> **Task to complete**
Tally the lines below that contain the string "portal", and reply with that number alone.

> **Exercise data**
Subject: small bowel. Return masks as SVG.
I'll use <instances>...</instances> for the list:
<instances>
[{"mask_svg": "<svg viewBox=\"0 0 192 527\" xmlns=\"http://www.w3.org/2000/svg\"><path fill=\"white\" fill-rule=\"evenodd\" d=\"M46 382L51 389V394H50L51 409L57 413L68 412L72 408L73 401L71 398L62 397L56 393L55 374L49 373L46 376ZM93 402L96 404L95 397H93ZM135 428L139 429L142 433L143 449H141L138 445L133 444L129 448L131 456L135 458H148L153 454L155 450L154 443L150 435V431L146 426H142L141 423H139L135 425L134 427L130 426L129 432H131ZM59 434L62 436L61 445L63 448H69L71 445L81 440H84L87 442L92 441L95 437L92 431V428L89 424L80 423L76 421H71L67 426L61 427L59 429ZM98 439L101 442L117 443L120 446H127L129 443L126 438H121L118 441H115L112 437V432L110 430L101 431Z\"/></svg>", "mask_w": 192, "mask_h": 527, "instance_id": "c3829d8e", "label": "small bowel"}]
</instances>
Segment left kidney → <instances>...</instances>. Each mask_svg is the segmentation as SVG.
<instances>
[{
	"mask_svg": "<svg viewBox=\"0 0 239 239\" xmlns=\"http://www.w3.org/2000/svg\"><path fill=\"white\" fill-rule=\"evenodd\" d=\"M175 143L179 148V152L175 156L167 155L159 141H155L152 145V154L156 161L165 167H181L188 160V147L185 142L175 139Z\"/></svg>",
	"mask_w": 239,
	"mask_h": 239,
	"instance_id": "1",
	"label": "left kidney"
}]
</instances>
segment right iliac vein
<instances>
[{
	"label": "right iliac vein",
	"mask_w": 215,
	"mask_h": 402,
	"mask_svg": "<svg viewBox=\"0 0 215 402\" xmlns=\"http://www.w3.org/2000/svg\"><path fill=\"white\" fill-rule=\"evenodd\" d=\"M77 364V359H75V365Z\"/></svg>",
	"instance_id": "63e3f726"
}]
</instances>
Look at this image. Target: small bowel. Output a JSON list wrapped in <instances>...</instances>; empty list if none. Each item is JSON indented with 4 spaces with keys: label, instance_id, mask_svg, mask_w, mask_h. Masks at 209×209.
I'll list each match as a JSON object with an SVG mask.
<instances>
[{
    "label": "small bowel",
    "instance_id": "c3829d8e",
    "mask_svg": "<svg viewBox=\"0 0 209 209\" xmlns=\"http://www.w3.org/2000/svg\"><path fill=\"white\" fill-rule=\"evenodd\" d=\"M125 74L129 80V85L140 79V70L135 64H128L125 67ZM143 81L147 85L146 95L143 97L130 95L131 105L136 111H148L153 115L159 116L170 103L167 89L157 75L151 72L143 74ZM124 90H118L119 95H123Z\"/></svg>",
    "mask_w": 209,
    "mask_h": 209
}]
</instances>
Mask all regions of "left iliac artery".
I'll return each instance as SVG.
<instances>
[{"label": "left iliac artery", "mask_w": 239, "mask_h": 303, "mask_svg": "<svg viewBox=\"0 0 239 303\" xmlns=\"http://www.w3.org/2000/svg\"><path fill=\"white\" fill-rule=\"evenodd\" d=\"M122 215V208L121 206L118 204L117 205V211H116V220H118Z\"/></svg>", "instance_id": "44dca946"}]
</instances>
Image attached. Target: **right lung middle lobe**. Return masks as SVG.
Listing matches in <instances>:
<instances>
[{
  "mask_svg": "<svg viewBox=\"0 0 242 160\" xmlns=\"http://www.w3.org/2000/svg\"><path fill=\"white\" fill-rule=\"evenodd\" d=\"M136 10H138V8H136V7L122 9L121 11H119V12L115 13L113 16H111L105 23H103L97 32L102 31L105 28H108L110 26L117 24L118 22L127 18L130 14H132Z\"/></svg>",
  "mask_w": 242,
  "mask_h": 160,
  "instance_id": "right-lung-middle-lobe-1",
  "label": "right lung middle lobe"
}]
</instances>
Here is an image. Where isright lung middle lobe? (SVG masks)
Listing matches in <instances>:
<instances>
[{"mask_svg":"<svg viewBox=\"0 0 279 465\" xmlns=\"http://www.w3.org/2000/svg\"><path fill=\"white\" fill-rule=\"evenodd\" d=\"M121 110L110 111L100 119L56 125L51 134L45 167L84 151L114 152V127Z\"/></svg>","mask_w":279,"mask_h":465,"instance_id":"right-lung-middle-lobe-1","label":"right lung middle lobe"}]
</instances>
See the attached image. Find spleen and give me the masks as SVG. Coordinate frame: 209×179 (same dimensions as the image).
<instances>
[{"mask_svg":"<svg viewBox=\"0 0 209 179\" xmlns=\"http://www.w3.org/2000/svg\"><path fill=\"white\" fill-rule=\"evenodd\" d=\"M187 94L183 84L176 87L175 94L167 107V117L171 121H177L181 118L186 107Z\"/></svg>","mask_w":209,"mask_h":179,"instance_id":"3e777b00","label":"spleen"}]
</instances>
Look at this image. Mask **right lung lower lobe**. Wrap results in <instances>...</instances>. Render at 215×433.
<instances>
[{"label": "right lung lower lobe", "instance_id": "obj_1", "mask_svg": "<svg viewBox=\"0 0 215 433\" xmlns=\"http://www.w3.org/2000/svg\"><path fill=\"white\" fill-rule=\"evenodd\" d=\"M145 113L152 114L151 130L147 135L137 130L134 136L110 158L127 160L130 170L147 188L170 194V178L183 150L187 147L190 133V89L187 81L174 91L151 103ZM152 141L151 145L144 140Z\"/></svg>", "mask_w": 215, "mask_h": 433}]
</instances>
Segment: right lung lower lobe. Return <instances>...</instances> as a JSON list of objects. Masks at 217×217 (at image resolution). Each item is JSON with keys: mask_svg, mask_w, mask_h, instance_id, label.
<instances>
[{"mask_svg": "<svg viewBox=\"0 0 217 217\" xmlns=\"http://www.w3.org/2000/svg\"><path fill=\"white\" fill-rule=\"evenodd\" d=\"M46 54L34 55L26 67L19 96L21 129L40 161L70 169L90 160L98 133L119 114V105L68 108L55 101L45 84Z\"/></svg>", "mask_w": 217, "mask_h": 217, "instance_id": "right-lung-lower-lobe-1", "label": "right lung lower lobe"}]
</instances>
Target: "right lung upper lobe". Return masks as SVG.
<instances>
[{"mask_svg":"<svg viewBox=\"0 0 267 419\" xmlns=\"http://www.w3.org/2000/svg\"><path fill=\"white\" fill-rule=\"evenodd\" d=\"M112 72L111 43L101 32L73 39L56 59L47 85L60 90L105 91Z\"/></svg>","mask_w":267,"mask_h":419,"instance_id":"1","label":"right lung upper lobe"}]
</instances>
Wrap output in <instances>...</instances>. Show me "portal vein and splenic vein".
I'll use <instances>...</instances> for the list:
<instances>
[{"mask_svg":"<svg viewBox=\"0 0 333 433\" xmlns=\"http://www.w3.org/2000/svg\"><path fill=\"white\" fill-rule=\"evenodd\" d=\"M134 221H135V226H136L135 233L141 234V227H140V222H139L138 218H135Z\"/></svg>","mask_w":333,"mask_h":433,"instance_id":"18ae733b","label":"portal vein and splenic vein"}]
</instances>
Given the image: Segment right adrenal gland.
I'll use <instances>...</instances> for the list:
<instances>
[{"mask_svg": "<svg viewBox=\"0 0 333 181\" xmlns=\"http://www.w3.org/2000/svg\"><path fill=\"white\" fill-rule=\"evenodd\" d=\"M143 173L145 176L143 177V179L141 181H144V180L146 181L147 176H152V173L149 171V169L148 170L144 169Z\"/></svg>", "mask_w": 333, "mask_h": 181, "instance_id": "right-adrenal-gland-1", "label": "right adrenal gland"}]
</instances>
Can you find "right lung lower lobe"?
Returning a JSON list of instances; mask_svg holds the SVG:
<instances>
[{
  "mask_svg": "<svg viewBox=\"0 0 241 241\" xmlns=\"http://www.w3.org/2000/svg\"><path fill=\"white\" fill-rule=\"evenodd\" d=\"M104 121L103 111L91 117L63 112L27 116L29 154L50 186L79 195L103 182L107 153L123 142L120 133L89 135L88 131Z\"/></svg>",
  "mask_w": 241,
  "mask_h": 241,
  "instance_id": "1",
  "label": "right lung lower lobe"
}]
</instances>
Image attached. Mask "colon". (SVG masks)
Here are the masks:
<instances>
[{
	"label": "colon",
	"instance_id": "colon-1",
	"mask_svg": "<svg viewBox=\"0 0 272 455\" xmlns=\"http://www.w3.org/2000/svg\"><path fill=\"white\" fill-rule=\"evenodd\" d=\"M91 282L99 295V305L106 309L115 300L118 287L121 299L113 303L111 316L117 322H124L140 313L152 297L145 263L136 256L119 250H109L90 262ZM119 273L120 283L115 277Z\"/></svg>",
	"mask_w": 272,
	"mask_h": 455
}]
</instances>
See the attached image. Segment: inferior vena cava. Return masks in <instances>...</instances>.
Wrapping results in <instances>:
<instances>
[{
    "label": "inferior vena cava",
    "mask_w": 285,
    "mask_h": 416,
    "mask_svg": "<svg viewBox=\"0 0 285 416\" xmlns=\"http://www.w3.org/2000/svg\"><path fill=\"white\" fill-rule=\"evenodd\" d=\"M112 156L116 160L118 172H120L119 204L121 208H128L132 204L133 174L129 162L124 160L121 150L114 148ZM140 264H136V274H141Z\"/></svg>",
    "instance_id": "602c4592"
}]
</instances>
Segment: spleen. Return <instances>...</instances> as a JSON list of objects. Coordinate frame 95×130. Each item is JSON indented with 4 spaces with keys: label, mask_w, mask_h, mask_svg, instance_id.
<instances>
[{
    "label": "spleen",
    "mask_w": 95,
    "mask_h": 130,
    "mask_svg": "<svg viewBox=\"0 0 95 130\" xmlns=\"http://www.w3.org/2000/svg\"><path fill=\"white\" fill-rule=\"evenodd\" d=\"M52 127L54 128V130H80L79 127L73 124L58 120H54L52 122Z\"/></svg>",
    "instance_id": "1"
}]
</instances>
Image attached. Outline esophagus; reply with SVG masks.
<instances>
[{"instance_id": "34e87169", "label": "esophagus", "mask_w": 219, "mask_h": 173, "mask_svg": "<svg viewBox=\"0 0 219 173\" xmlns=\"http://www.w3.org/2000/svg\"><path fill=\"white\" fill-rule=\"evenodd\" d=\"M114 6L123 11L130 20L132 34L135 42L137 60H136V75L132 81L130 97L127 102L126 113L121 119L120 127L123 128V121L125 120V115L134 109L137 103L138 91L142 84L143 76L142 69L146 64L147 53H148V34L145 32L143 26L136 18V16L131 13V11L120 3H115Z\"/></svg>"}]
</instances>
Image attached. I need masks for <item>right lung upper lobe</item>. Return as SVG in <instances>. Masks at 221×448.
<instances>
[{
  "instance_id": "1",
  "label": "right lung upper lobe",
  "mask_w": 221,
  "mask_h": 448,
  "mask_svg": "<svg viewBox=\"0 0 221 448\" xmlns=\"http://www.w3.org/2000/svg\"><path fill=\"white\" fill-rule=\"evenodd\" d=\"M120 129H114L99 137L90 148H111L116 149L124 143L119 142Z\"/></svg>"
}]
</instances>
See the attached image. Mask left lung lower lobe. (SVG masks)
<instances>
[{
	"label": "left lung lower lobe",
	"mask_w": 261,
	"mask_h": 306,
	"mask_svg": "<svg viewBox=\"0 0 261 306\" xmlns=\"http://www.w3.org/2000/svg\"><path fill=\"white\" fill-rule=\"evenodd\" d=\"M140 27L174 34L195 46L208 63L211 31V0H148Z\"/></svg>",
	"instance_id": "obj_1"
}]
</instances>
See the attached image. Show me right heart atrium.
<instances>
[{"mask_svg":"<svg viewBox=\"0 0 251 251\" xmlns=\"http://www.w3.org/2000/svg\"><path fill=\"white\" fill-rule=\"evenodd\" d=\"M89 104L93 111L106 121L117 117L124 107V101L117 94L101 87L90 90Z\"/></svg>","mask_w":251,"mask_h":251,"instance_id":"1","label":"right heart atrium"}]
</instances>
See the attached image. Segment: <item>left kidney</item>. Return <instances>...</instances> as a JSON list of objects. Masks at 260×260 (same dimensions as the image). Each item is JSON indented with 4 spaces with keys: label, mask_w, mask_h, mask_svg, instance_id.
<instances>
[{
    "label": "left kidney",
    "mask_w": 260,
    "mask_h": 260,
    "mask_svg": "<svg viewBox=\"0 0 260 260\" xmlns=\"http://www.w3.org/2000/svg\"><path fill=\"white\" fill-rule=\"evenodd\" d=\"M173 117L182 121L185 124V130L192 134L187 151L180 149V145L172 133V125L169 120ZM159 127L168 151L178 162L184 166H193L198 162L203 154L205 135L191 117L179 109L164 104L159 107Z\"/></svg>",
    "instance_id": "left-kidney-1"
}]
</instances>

> **Answer to this task**
2